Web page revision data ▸
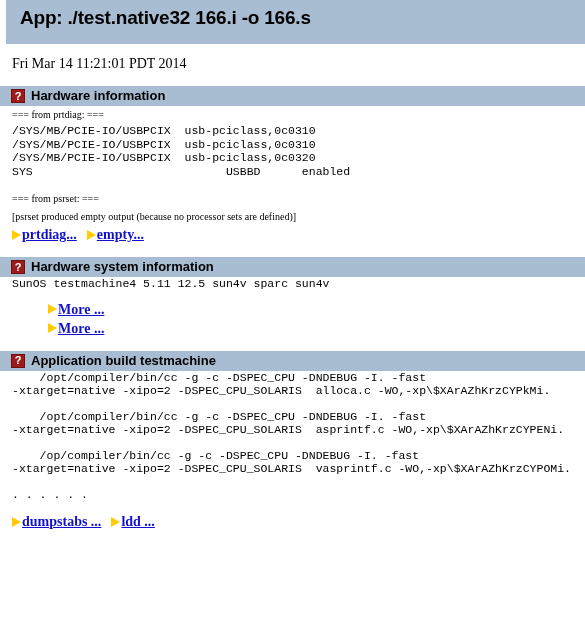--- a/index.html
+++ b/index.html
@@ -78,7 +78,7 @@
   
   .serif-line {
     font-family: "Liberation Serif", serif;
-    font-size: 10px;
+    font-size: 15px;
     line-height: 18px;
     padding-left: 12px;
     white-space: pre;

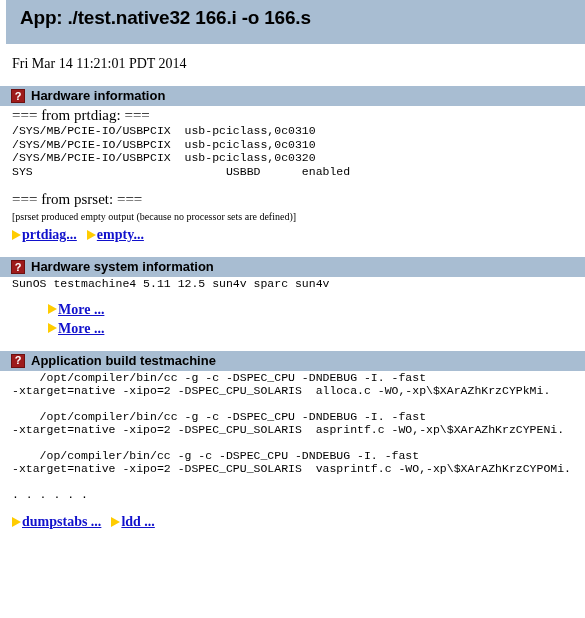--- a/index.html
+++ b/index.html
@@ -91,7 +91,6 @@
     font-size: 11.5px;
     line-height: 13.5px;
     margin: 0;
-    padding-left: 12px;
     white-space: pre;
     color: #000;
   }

WHAT THIS TASK INVOLVES ▸
Return only the number of lines in the data above that include the word "font".

WRITTEN RESPONSE ▸
4